(What needs to be done): A single number is the whole answer: how many lines in this listing contain "relative".

(Exercise materials):
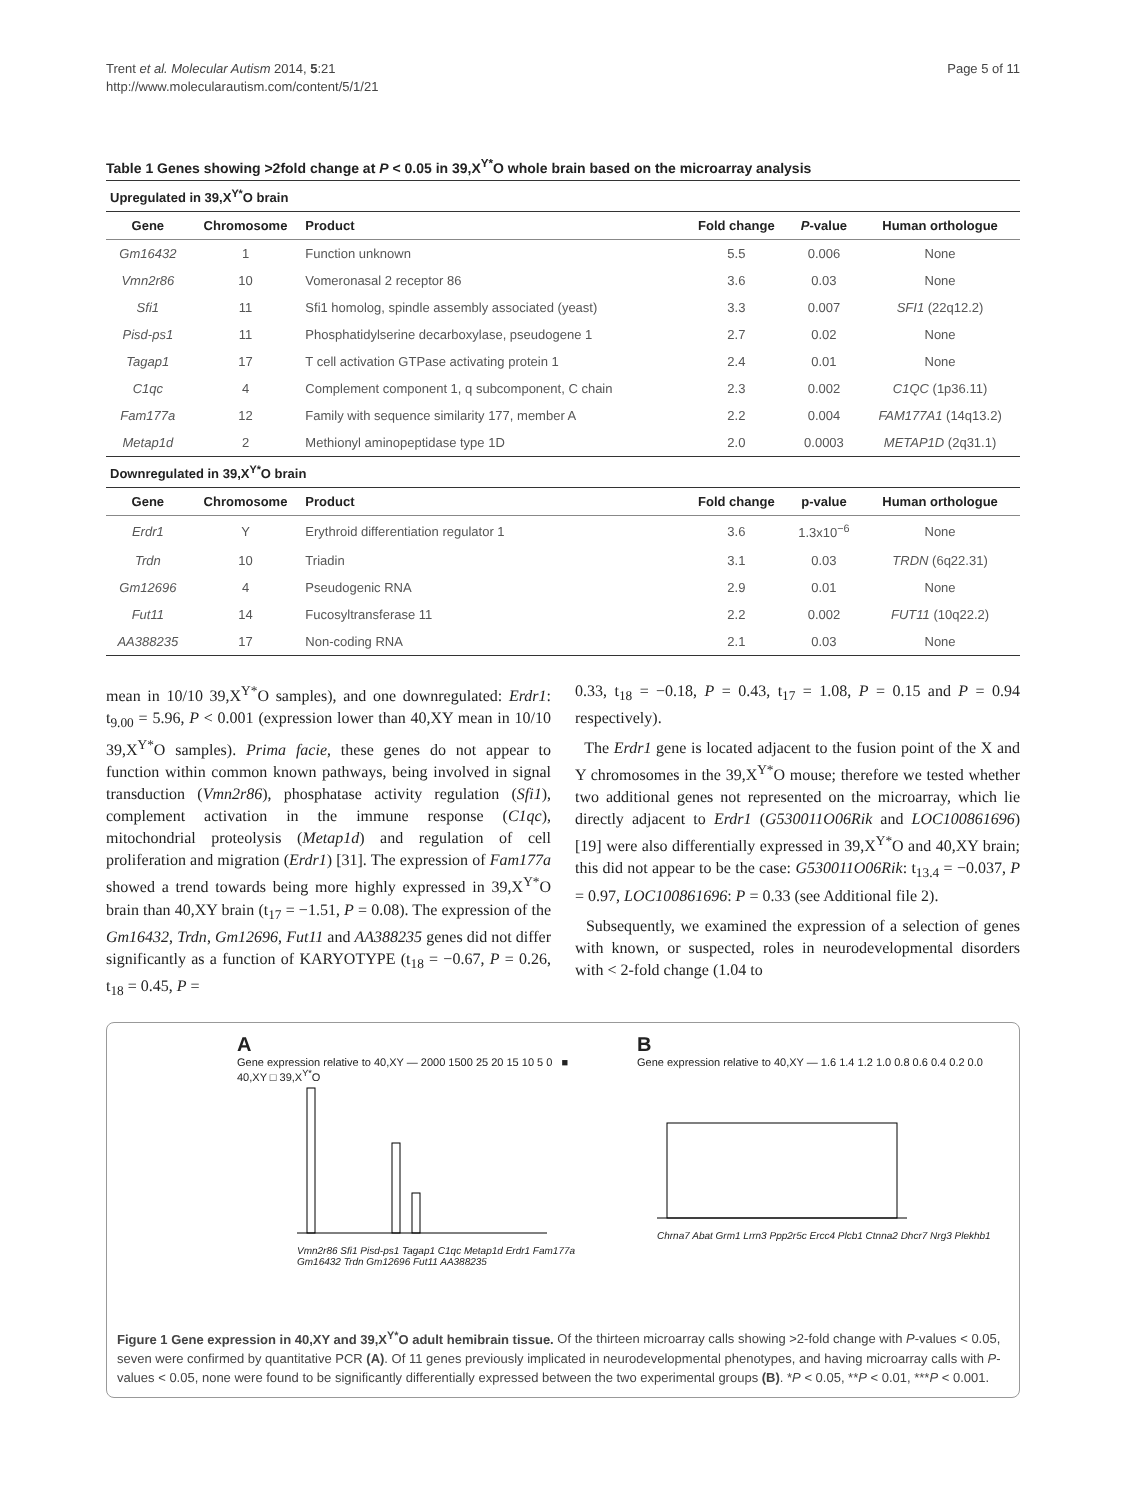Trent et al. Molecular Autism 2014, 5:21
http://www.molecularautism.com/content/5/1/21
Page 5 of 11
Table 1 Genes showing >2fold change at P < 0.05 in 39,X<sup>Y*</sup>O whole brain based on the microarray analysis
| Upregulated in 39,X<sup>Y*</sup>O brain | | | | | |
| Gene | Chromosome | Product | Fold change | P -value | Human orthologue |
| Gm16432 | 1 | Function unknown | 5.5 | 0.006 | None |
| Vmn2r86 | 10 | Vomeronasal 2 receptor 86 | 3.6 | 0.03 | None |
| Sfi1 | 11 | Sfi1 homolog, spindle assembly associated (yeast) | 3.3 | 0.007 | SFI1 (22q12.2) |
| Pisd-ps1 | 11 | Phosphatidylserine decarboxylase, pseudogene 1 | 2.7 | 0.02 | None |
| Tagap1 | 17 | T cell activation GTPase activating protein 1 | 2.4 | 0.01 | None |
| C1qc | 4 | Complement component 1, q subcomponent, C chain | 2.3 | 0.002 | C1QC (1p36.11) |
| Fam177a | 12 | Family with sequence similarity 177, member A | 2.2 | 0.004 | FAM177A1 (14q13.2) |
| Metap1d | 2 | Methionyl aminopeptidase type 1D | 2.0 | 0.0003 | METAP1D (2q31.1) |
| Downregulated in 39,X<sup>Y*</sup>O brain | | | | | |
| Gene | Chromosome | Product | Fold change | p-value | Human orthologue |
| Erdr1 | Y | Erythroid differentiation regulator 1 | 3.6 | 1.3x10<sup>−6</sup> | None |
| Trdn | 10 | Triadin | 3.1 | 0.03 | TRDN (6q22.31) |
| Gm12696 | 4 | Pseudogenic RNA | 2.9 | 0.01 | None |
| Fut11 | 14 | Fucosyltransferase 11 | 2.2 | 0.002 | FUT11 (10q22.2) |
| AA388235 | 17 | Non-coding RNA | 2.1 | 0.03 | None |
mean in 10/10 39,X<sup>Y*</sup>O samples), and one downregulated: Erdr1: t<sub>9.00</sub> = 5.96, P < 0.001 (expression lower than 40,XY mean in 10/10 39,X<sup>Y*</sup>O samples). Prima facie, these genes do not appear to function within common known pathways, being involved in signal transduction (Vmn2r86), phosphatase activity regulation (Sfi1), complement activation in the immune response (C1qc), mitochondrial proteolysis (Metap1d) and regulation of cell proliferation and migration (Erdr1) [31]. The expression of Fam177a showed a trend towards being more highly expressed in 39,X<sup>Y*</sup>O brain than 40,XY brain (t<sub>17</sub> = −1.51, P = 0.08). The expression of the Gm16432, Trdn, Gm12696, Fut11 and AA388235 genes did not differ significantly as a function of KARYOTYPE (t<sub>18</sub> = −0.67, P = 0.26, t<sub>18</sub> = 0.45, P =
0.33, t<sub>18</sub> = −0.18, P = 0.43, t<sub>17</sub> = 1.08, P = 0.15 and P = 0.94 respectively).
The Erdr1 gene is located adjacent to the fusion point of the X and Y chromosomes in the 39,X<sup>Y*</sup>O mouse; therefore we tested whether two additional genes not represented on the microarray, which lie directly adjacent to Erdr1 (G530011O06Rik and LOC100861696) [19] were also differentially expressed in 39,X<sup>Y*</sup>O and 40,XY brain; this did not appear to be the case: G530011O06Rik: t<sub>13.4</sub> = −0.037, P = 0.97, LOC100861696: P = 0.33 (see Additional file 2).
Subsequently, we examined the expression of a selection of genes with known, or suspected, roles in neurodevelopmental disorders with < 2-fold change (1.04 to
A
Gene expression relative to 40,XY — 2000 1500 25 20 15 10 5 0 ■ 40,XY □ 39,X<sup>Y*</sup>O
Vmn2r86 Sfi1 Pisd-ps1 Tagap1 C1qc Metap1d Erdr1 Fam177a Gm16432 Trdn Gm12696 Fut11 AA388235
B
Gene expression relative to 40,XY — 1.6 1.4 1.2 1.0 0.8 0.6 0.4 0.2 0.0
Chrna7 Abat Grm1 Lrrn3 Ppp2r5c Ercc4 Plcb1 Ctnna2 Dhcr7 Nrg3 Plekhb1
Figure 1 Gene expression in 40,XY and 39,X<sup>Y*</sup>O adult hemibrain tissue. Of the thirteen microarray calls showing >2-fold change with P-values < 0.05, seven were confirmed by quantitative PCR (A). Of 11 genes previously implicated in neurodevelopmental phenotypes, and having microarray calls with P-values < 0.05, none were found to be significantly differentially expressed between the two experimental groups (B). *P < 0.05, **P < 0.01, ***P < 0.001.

(Written response): 2